=== Document text ===

Chinese turn to local products could spell trouble for global firms
Chinese trendsetters are no longer exclusively interested in Western brands — and this isn’t just because the world’s second-largest economy is slowing down, industry insiders say. “Yes, the big brands offer good quality, but the prices are too high and the styles can be boring and old. I feel like we need fresh air, new blood,” said Coco Ma, a Shanghai-based designer and instructor at the Fashion Institute of Technology of Donghua University.
This is bad news for international companies that have relied on Chinese sales for rapid growth and profits in the wake of the global financial crisis. Adding to the woes, China’s economy grew 7.3 per cent in 2014, the weakest annual expansion in 24 years.
Eighty-three per cent of international luxury brands have closed some of their retail outlets in China this year, and this rate of closures is expected to continue, according to a Fortune Character Institute report released in November. Domestic consumption of luxury goods in 2014 declined for the first time in years.

===

- What is being asked
Go on with the article about Chinese consumers shifting toward local brands, starting after its last sentence. The entries that follow are separate material and have no connection to the article above.

=== Entries supplied ===

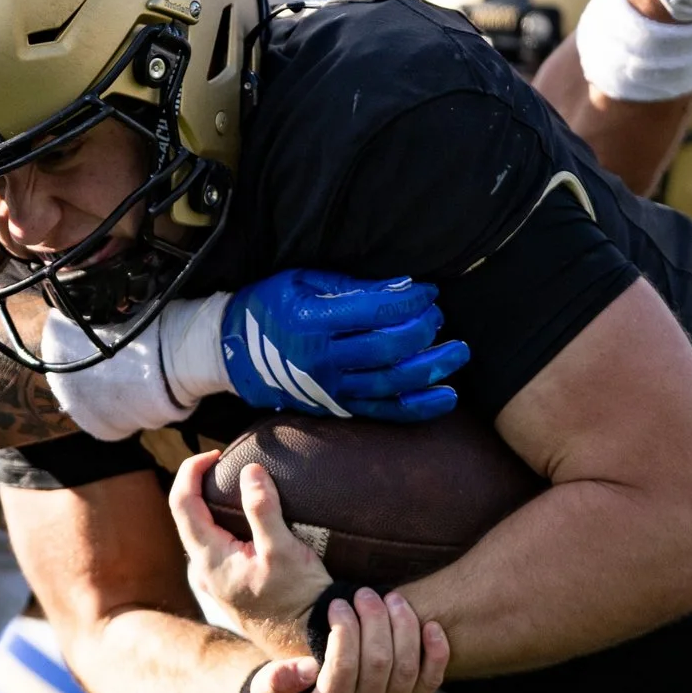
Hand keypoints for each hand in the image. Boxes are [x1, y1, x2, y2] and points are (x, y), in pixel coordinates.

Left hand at [171, 452, 332, 654]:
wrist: (307, 644)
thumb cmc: (299, 600)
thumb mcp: (285, 552)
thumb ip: (264, 511)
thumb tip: (251, 471)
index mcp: (208, 560)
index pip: (181, 502)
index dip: (191, 470)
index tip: (215, 454)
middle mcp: (203, 572)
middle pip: (187, 516)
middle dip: (201, 484)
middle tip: (226, 464)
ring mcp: (214, 582)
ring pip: (201, 533)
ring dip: (212, 506)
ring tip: (237, 487)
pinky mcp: (228, 588)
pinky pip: (217, 547)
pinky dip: (225, 525)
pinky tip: (249, 522)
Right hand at [222, 270, 467, 423]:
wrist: (233, 353)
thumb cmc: (270, 307)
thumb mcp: (302, 281)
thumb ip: (352, 286)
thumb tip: (403, 288)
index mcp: (313, 322)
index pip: (375, 311)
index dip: (410, 301)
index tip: (428, 292)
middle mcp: (323, 360)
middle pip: (388, 348)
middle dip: (423, 331)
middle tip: (439, 318)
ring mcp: (331, 389)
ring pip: (391, 382)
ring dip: (431, 369)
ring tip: (458, 353)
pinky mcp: (336, 408)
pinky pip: (383, 411)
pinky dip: (417, 407)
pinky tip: (446, 397)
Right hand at [246, 585, 447, 692]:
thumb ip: (274, 681)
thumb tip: (307, 667)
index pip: (342, 667)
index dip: (344, 628)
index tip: (338, 603)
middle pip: (378, 663)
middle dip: (374, 620)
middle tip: (365, 593)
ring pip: (406, 668)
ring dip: (403, 627)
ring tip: (391, 597)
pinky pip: (432, 681)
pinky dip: (437, 652)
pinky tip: (430, 624)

===

- Result
“It’s partly because things like property are getting so expensive in China and people have less disposable income. The middle class is also becoming more individualistic in their tastes rather than just wanting to show off,” said Yvonne Ma, a Mandarin Chinese teacher in Beijing.
In Shanghai, many shoppers can be seen browsing in small boutiques selling clothing, bags and jewellery from local designers. HuaihaiRoad, which is dominated by international luxury labels, seems emptier in comparison.
Many others didn’t even bother going outside, since online shopping has become the preferred way to shop for millions of Chinese. “China-made products used to lag behind Western designs in terms of quality, workmanship and design, but now the gap is closing and I find Chinese designers’ tastes tend to be more similar to mine,” said Shanghai shopper Karen Li, who said she buys most of her clothes online.
China’s online sales account for about 10 per cent of the country’s total retail turnover. Chinese consumers also tend to buy more and a much wider variety of goods online than Western consumers.
Internet giant Alibaba broke its own sales record to make $14.3 billion in sales during China’s Singles Day, a 24-hour onlineshopping holiday in November, with more than 70 per cent of those sales come from its mobile sites. Meanwhile, the apparent wane in Chinese consumers’ interest in Western brands is not only limited to clothes and accessories. Sales of goods such as foreign cars are taking a hit as well.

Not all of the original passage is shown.